◆ **Attività richieste**:
(1) Rispondi alle seguenti domande sul testo relativo alla formazione al sacerdozio:
(a) Quante sono, approssimativamente, le case di formazione per seminaristi e chierici di tutto il mondo che studiano a Roma?
(b) Da quanti anni chi scrive si occupa a Roma della formazione dei futuri pastori?
(c) Quali cambiamenti epocali dovrebbero considerare gli elementi centrali della formazione al sacerdozio?
(2) Scrivi il seguito del testo sulla formazione al sacerdozio, partendo subito dopo l'ultima frase riportata.

◆ **Testo citato**:
•••••
Preparare i giovani al sacerdozio: nuovi scenari, nuove sfide

Alcune riflessioni sulla formazione dei candidati al sacerdozio, pastori di anime in una realtà secolarizzata. “Dio non deve essere inventato, ma trovato”. Seminaristi oggi, tra spiritualità, dinamiche sociali e culturali e rinnovata missione evangelizzatrice

Eravamo alla fine di un workshop con i seminaristi di una delle circa 150 case di formazione per seminaristi e chierici di tutto il mondo che studiano a Roma. Stavamo parlando di cosa si aspettassero dopo l’ordinazione sacerdotale. Si discuteva molto di questioni amministrative e organizzative e delle tante riunioni a cui avrebbero dovuto partecipare. A un certo punto, uno dei presenti ha detto quello che tanti pensavano: “Vogliamo essere pastori di anime!”. Questa frase mi è rimasta impressa. In essa si sintetizza ciò che mi capita da quasi 15 anni, da quando cioè mi occupo a Roma della formazione dei futuri pastori. La maggior parte di coloro che si decidono per una vocazione religiosa hanno una motivazione realmente spirituale e tanta buona volontà, proprio come le generazioni prima di loro. Quello che cambia è di volta in volta il momento e quindi il presupposto con cui persone giovani – e oggi spesso non più così giovani – entrano in un seminario e compiono la loro formazione.
È opinione condivisa che negli ultimi dieci anni le condizioni della società e quelle della vita di ciascuno sono cambiate radicalmente. Quindi la fede, la preghiera e l’agire cristiano devono “crescere insieme”. L’immagine che abbiamo di Dio non può restare la stessa, se la nostra conoscenza del mondo empirico si è evoluta. Così come noi immaginiamo Dio e lo preghiamo in modo diverso, a seconda che abbiamo 5, 15 o 50 anni, anche gli eventi della storia e della società non possono passare senza lasciare traccia nella teologia, nella spiritualità e anche nella formazione al sacerdozio.
Gli elementi centrali della formazione al sacerdozio oggi dovrebbero tenere in considerazione alcuni di questi cambiamenti epocali: i ritmi di vita sempre più elevati, l’isolamento e la mancanza di orientamento.
•••••
◆ **Dati forniti**:
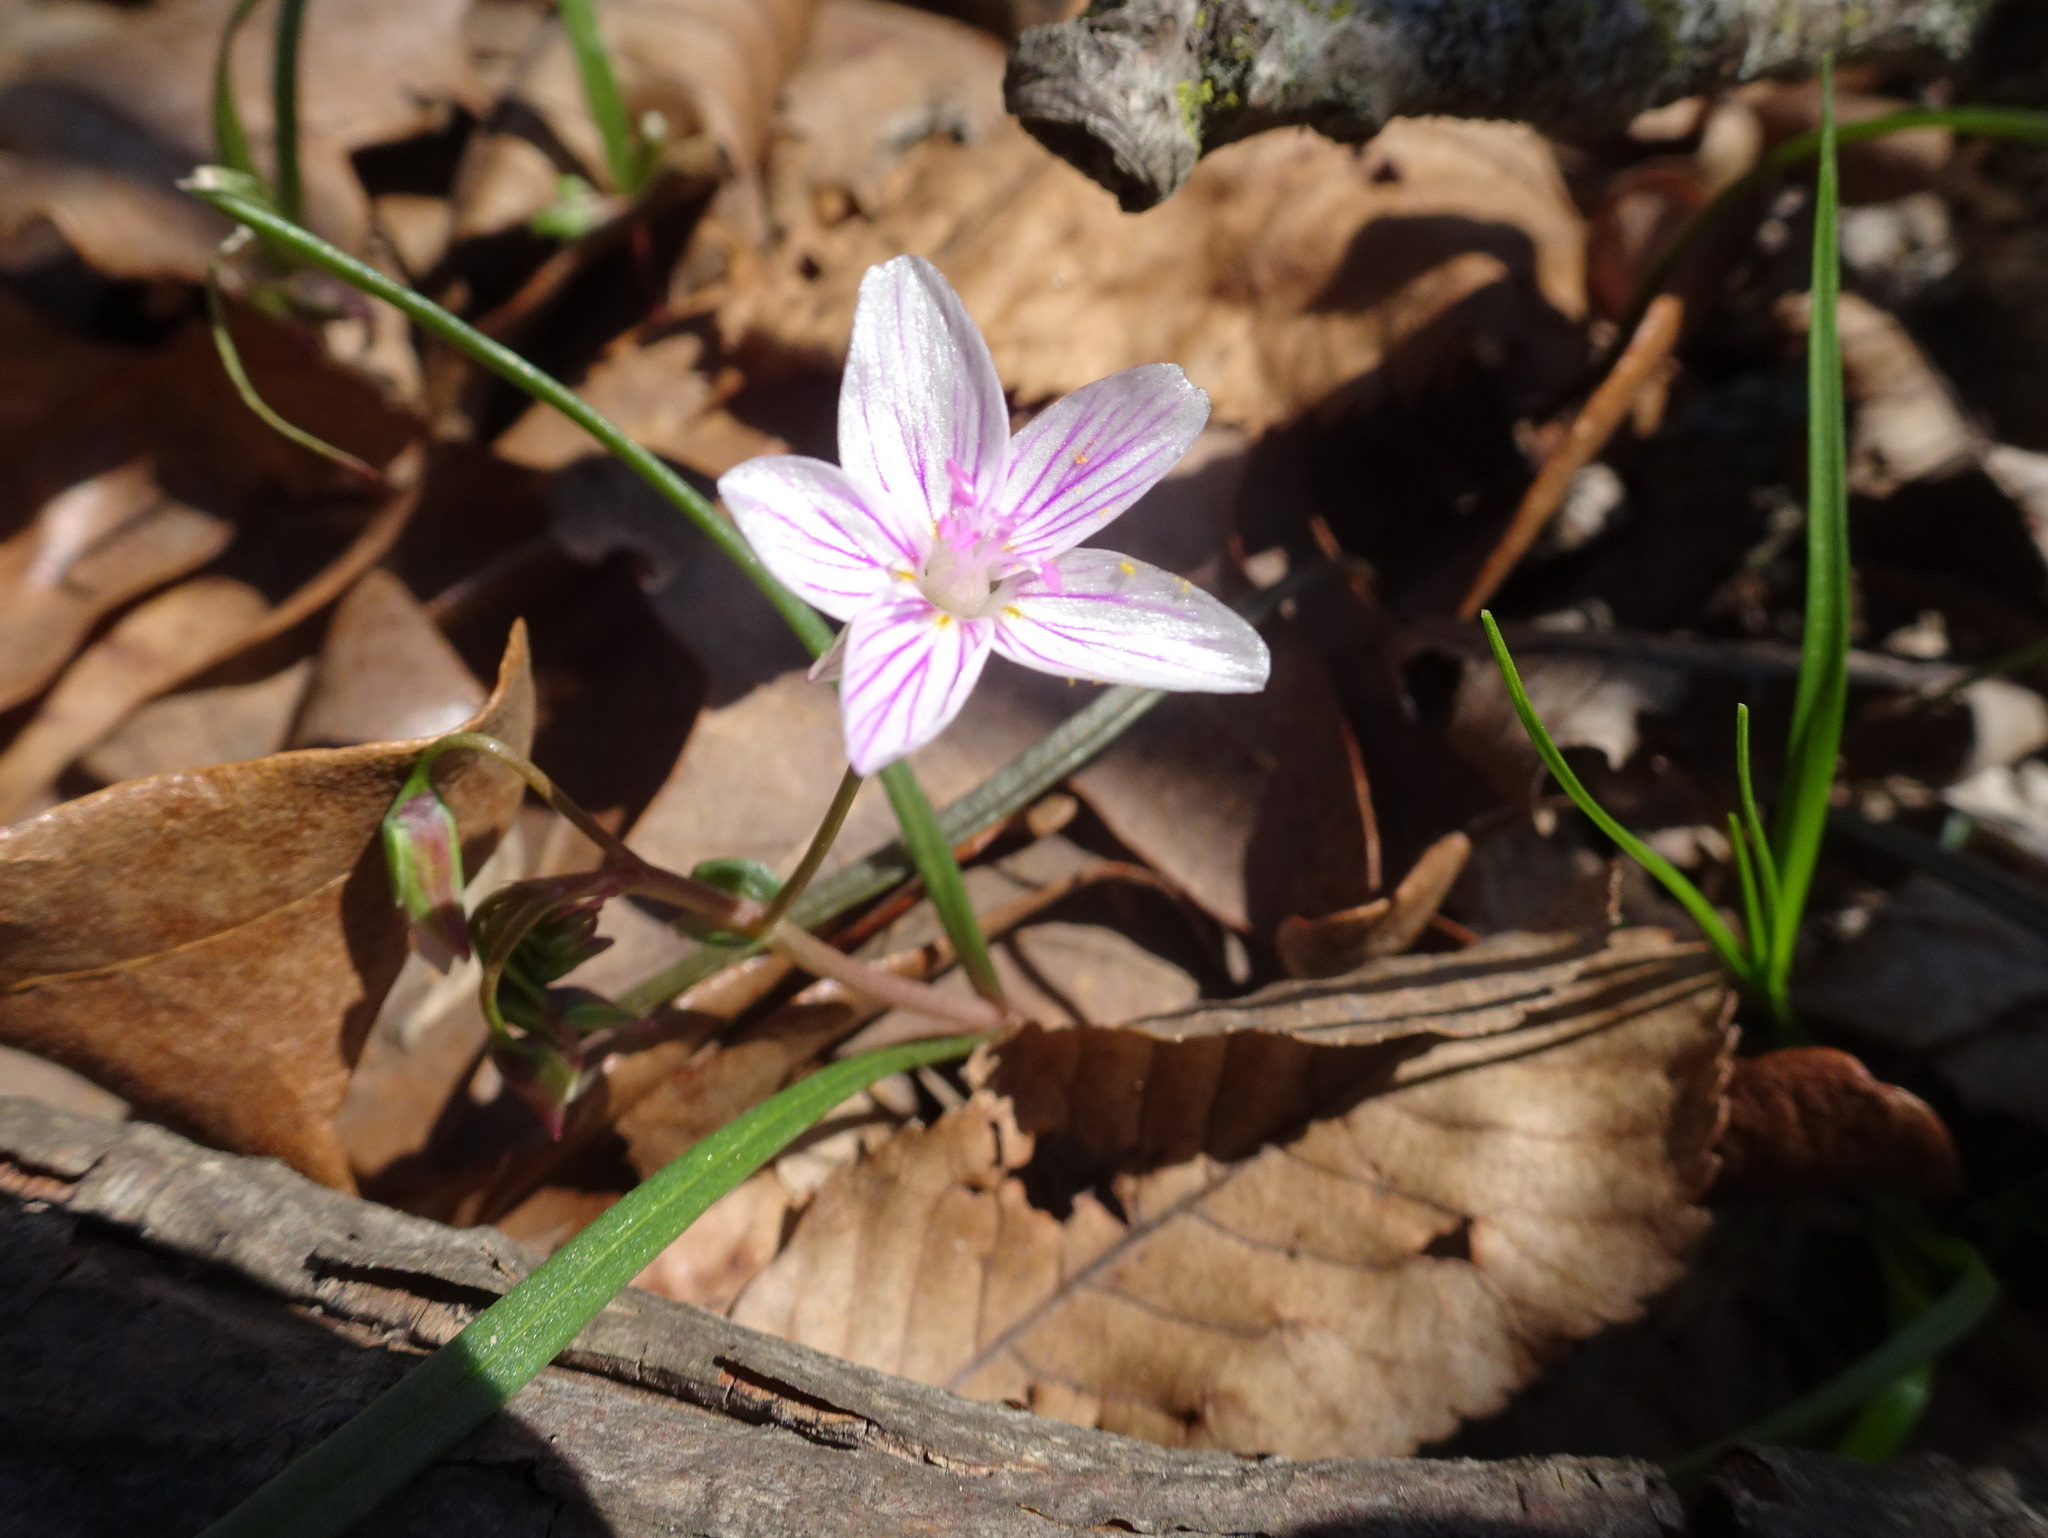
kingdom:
•••••
◆ **Elenco risposte**:
(1)
(a) Circa 150.
(b) Da quasi 15 anni.
(c) I ritmi di vita sempre più elevati, l'isolamento e la mancanza di orientamento.

(2)
Dio non deve essere inventato, ma trovato. È possibile cercare Dio solo in modo intenso e personale. Il continuo flusso di informazioni attraverso internet e la comunicazione continua attraverso i social media rendono necessario che quanti vogliono cercare Dio si prendano tempo per pregare in silenzio, per rielaborare consapevolmente le impressioni e per cercare e trovare Dio in tutto questo. I seminaristi dovrebbero imparare ciò che non imparano né in famiglia, né dagli amici, né a scuola: è molto meglio e più sano per la mente e per il cuore ritagliarsi momenti di vera meditazione, in cui percepire la potente, ma silenziosa, presenza di Dio, prima di essere troppo segnati dalle migliaia di impressioni quotidiane.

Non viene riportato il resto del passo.